To wrap up, what sets Palvella Therapeutics apart? We are building a leader in the area of rare genetic skin diseases, and from a mission perspective, all of us are striving to be first for these patients who currently have nothing. We have both a late-stage rare disease pipeline and a platform that can reproducibly generate these novel topical product candidates. On our first program, QTORIN™ rapamycin 3.9% anhydrous gel, we have the potential to be first and standard of care in both microcystic lymphatic malformations and cutaneous venous malformations. We believe we've designed our phase three for success.
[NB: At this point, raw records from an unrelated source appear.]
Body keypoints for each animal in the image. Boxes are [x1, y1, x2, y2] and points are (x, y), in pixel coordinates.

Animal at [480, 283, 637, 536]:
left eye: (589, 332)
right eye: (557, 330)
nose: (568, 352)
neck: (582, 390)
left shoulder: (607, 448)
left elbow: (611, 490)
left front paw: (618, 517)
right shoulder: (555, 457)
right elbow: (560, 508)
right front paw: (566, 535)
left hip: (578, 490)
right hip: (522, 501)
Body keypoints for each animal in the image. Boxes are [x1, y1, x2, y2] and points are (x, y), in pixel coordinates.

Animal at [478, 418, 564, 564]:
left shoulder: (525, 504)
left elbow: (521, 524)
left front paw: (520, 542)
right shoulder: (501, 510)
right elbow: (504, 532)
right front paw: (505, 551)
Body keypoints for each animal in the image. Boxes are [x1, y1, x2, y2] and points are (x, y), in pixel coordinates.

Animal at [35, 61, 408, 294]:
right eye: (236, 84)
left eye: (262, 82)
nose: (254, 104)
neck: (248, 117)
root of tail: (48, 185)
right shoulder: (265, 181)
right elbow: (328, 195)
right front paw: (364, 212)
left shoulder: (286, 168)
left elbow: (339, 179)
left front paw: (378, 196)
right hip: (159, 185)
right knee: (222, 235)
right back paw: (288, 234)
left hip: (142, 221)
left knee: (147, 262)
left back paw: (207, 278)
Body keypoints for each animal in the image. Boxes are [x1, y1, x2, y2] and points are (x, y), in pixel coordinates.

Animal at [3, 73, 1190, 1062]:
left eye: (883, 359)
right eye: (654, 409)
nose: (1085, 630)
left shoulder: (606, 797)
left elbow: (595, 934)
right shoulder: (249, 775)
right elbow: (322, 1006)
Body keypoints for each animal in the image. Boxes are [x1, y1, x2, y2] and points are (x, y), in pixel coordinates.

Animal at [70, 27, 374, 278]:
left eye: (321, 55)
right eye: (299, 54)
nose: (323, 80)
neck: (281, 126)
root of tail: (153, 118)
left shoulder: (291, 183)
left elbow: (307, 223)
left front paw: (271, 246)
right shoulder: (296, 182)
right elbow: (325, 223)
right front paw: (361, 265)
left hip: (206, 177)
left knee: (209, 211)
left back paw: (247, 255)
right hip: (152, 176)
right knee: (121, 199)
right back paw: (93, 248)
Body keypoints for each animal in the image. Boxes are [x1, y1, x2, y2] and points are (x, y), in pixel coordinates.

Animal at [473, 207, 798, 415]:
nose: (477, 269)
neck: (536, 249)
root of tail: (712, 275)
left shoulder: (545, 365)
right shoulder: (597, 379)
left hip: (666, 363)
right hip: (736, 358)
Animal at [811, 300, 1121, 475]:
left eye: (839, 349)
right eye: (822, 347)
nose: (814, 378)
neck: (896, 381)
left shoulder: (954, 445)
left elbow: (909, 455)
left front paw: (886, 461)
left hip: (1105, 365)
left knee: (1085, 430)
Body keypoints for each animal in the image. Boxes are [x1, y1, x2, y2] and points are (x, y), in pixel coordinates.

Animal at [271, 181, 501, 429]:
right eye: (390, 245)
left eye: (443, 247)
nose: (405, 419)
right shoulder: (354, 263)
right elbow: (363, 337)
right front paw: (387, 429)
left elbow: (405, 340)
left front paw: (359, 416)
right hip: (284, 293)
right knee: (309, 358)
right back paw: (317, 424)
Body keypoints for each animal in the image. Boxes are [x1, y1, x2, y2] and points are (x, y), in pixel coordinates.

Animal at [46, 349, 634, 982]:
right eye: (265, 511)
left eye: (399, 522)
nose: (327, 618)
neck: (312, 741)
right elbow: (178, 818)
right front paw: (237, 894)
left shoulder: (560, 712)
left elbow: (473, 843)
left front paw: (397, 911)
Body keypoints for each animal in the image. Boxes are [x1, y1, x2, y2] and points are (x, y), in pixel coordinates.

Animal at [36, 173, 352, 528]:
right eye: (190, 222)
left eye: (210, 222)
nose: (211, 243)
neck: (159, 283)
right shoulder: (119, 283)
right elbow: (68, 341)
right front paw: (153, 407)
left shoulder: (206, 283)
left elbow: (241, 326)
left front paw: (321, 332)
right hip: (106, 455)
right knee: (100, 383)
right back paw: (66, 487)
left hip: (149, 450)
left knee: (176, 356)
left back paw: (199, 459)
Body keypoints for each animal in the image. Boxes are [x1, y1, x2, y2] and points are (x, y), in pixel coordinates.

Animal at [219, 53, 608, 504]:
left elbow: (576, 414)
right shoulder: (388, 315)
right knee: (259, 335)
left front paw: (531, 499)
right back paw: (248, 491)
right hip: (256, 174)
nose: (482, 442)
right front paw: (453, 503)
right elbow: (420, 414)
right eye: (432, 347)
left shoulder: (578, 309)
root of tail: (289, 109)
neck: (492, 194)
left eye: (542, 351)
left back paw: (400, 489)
Based on the phase two study, we have breakthrough therapy designation, a single-arm, baseline-controlled phase three study, and are thrilled to have the FDA support financially through the FDA orphan drug grant. We're looking forward to one day commercializing this drug, assuming FDA approval.
There, we expect initially in microcystic LMs, a multi-billion dollar total addressable market, and we want to extend the use of QTORIN™ rapamycin 3.9% anhydrous gel into these additional mTOR-driven skin diseases. Thanks to everyone for their time today, especially the HC Wingright team. Thanks to the Palvella Therapeutics team who helped. Very blessed. Incredible opportunity here at Palvella Therapeutics. We're really, really energized to be building what we think will be an enduring company in the rare disease space. Thanks.